JOB: From the entries below, output the line with "wall art: none" and each following line up to and including the line with "washcloth: none [23,327,186,370]", exactly as written.

MATERIAL PROVIDED:
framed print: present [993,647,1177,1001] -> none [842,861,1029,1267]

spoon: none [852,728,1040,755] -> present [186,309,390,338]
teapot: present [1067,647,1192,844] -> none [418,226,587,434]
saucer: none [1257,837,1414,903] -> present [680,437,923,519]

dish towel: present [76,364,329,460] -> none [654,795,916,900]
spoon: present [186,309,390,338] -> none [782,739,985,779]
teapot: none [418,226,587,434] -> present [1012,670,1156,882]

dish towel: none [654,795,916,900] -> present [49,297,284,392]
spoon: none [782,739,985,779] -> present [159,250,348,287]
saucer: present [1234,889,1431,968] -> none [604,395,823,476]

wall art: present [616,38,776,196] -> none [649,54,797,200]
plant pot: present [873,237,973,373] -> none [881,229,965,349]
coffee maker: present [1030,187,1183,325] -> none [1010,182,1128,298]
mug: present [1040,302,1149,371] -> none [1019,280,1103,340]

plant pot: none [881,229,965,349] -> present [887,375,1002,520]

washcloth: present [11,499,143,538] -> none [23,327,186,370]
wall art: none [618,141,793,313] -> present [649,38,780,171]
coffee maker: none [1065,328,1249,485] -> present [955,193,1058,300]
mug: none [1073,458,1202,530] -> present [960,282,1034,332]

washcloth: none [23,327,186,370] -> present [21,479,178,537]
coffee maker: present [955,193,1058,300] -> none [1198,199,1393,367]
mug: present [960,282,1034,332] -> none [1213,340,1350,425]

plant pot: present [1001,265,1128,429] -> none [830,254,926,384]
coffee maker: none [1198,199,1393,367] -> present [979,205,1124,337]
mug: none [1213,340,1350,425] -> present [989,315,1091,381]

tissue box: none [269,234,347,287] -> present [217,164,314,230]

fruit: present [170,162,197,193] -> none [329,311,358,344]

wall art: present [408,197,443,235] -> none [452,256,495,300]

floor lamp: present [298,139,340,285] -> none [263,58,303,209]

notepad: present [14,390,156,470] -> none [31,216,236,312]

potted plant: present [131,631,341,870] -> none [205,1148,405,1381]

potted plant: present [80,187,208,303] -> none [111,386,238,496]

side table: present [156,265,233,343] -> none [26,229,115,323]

RESULT OF THE TASK:
wall art: none [618,141,793,313] -> present [649,38,780,171]
coffee maker: none [1065,328,1249,485] -> present [955,193,1058,300]
mug: none [1073,458,1202,530] -> present [960,282,1034,332]

washcloth: none [23,327,186,370] -> present [21,479,178,537]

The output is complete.